Debbie Yongby Debbie Yong

Singapore, February 13, 2013

Communal

Add: 12 North Canal Road #01-01
www.communal.sg

Though it was the British who first started the gourmet junk food movement, it seems the Americans are quickly catching up (case in point: Danny Meyer's cult burger joint Shake Shack and its myriad imitators across the country.)

Now, Singapore-based American chef Ryan Jette wants to take it a step further: by applying the notion not only to burgers and pizzas - but the entire gamut of American diner food, too.

Recently opened this month is his first independent restaurant, Communal, on North Canal Road. The 30-seater space fits 16 on a bar counter by the open kitchen, and serves up dishes like lobster mac-and-cheese, fried chicken, and sides like cornbread and biscuits with gravy - but all put together and plated to restaurant standards. "We want to change people's perception of what diner food can be by using gourmet ingredients and more refined French techniques," says chef Jette.

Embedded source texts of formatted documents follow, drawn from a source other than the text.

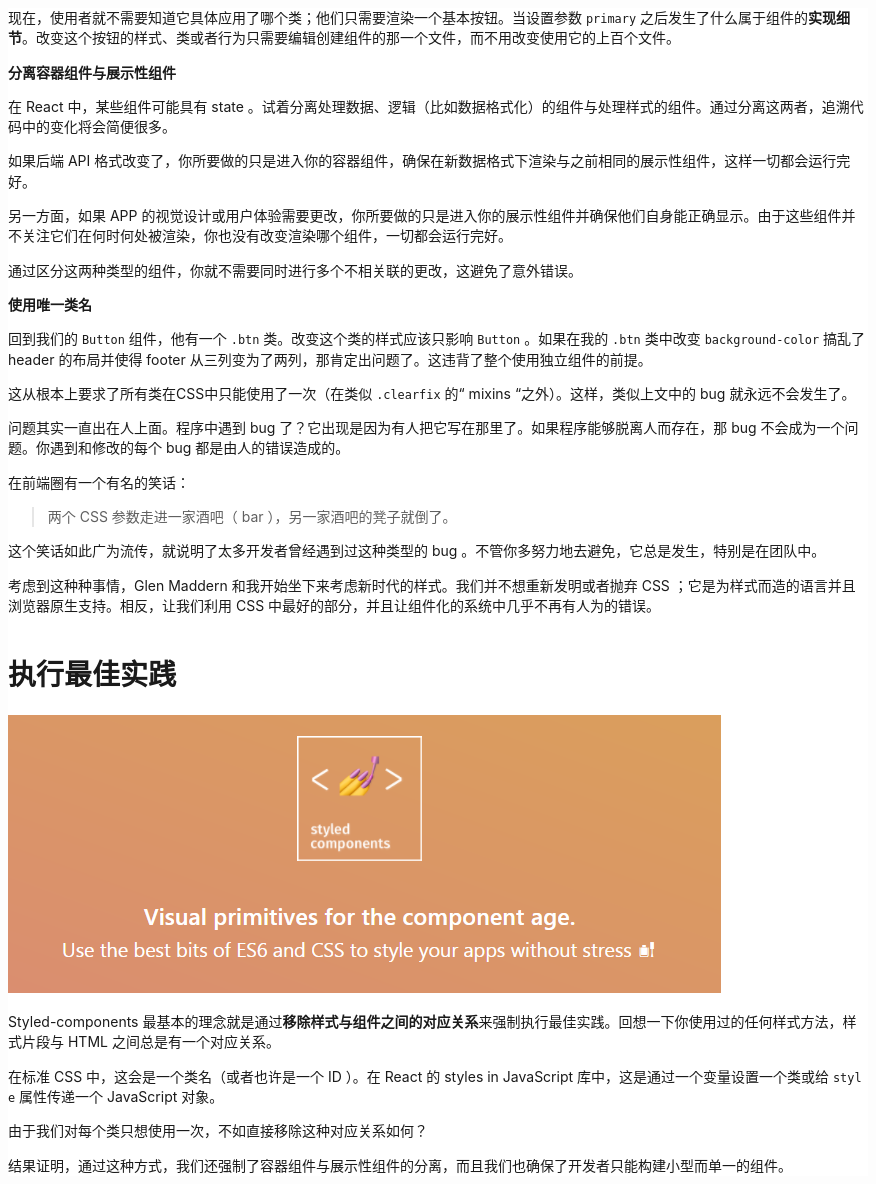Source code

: 现在，使用者就不需要知道它具体应用了哪个类；他们只需要渲染一个基本按钮。当设置参数 `primary` 之后发生了什么属于组件的**实现细节**。改变这个按钮的样式、类或者行为只需要编辑创建组件的那一个文件，而不用改变使用它的上百个文件。

**分离容器组件与展示性组件**

在 React 中，某些组件可能具有 state 。试着分离处理数据、逻辑（比如数据格式化）的组件与处理样式的组件。通过分离这两者，追溯代码中的变化将会简便很多。

如果后端 API 格式改变了，你所要做的只是进入你的容器组件，确保在新数据格式下渲染与之前相同的展示性组件，这样一切都会运行完好。

另一方面，如果 APP 的视觉设计或用户体验需要更改，你所要做的只是进入你的展示性组件并确保他们自身能正确显示。由于这些组件并不关注它们在何时何处被渲染，你也没有改变渲染哪个组件，一切都会运行完好。

通过区分这两种类型的组件，你就不需要同时进行多个不相关联的更改，这避免了意外错误。

**使用唯一类名**

回到我们的 `Button` 组件，他有一个 `.btn` 类。改变这个类的样式应该只影响 `Button` 。如果在我的 `.btn` 类中改变 `background-color` 搞乱了 header 的布局并使得 footer 从三列变为了两列，那肯定出问题了。这违背了整个使用独立组件的前提。

这从根本上要求了所有类在CSS中只能使用了一次（在类似 `.clearfix` 的“ mixins “之外）。这样，类似上文中的 bug 就永远不会发生了。

问题其实一直出在人上面。程序中遇到 bug 了？它出现是因为有人把它写在那里了。如果程序能够脱离人而存在，那 bug 不会成为一个问题。你遇到和修改的每个 bug 都是由人的错误造成的。

在前端圈有一个有名的笑话：

> 两个 CSS 参数走进一家酒吧（ bar ），另一家酒吧的凳子就倒了。

这个笑话如此广为流传，就说明了太多开发者曾经遇到过这种类型的 bug 。不管你多努力地去避免，它总是发生，特别是在团队中。

考虑到这种种事情，Glen Maddern 和我开始坐下来考虑新时代的样式。我们并不想重新发明或者抛弃 CSS ；它是为样式而造的语言并且浏览器原生支持。相反，让我们利用 CSS 中最好的部分，并且让组件化的系统中几乎不再有人为的错误。

# 执行最佳实践

![1](1.PNG)

Styled-components 最基本的理念就是通过**移除样式与组件之间的对应关系**来强制执行最佳实践。回想一下你使用过的任何样式方法，样式片段与 HTML 之间总是有一个对应关系。

在标准 CSS 中，这会是一个类名（或者也许是一个 ID ）。在 React 的 styles in JavaScript 库中，这是通过一个变量设置一个类或给 `style` 属性传递一个 JavaScript 对象。

由于我们对每个类只想使用一次，不如直接移除这种对应关系如何？

结果证明，通过这种方式，我们还强制了容器组件与展示性组件的分离，而且我们也确保了开发者只能构建小型而单一的组件。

The 31-year-old, after all, picked up his chef chops from far finer establishments than his local diner. He was previously the executive sous chef at The Sentosa Hotel and prior to that, worked in top restaurants in New York, San Francisco, Miami and London, such as Thomas Keller's French Laundry, The Farm winery in Napa Valley and at Japanese fusion restaurant Asiate in the Mandarin Oriental.

Lunch sets at Communal comprise a soup or salad and a sandwich and will cost $12 to $14, while a la carte mains start at $10 for a sandwich to $38 for a seared 1855 Black Angus striploin steak.

At a tasting preview last month, the Caeser Salad soup ($9) impressed with its clean, light flavour. Aloe vera chunks in the soup added an unanticipated sweetness, and together with its deep green colour, this is surely one for the health nuts - nevermind the little spritz of bacon foam on top.

The BELT (short for bacon, egg, lettuce and tomato, $12) sandwich's unfussy appearance belies the amount of work that goes into it: the bacon is house-cured pork and cut thicker than usual to give a bigger flavour punch.

Bigger appetites can load up on the CBD burger ($25), which packs in a whopping 250g double patty alongside bacon, onions and an egg done sunny side up.

Also intriguing was the braised beef cheek ($24), which reflects obvious Asian leanings in its oyster sauce, ginger and Chinese wine-tinged gravy.

Wash it all down with ice-cream floats, milkshakes or a rotating selection of American craft beers and a limited selection of American (and some Chilean) wines.

"This is all comfort food that I like to eat when I'm not at work," says chef Jette. "It's approachable and not pretentious. Eating well shouldn't have to break the bank."